Some of the key takeaways from this table are:

  1. The feedback on as is a false positive - a look at https://www.w3.org/ns/activitystreams# shows that the W3 standard wants as to be the preferred prefix
  2. There are several true positive suggestions, like fixing the ncit prefix.
  3. There’s a whole group of URI spaces using opengis.net from the Open Geospatial Consortium, dealing with geospatial data that could be registered in the Bioregistry
  4. There are a large number URI spaces from openlinksw.com, which correspond to Virtuoso itself. These might be good to put in the Bioregistry, but are all very short, which means that there is high potential for overlap.
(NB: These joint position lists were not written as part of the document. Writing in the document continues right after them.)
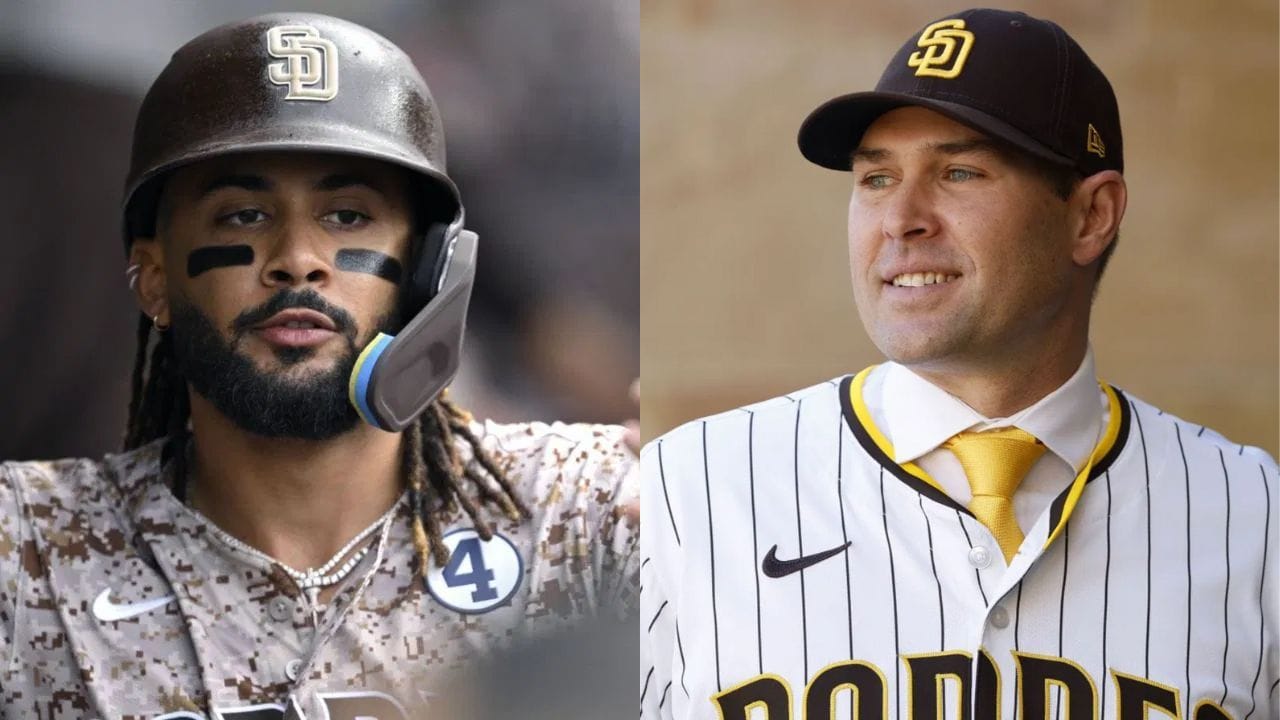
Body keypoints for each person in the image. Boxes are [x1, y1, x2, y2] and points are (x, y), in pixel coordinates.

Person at [640, 9, 1276, 720]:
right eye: (876, 178)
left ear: (1091, 216)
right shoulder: (686, 493)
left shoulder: (1257, 517)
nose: (901, 219)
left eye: (959, 172)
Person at [0, 13, 637, 720]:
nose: (298, 259)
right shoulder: (28, 548)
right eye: (243, 215)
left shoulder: (582, 507)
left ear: (429, 276)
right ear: (154, 279)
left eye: (348, 216)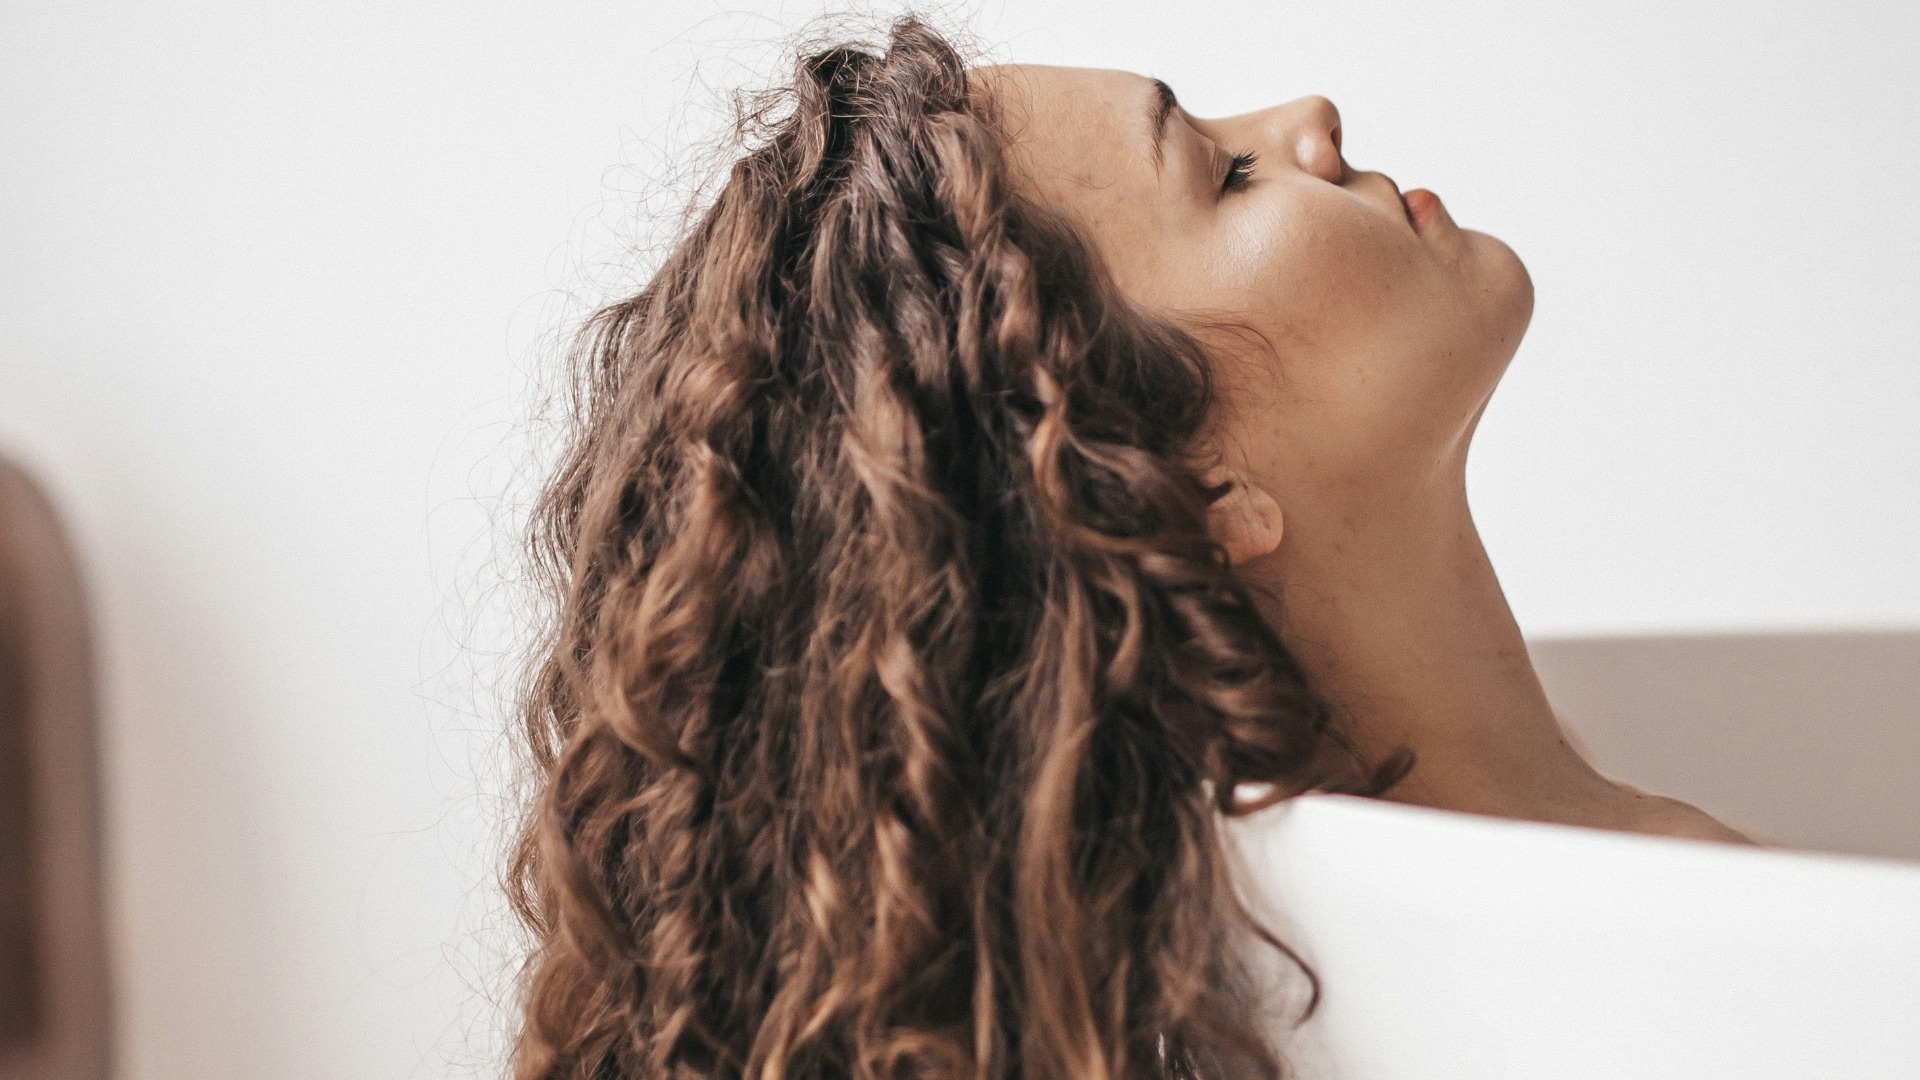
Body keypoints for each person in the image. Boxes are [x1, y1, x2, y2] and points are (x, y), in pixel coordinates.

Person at [505, 17, 1748, 1080]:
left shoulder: (1331, 960)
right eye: (1229, 177)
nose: (1311, 119)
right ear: (1187, 485)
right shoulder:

However, there aren’t any reported conflicts
  5. There are several w3.org standard prefixes that should be registered in the Bioregistry.
  6. There are several prefixes that I’m not familiar with that also use short acronyms, which makes me a bit hesitant to add in the Bioregistry. In these cases, I usually either don’t add them because of lack of wide-spread use or add them using a less generic prefix.

Something I still want to implement is a generic workflow for identifying putative URI spaces in a given remote SPARQL endpoint. If there are only a small number of triples that can be exhaustively queried, then this workflow can be used. Otherwise, I am still considering different options.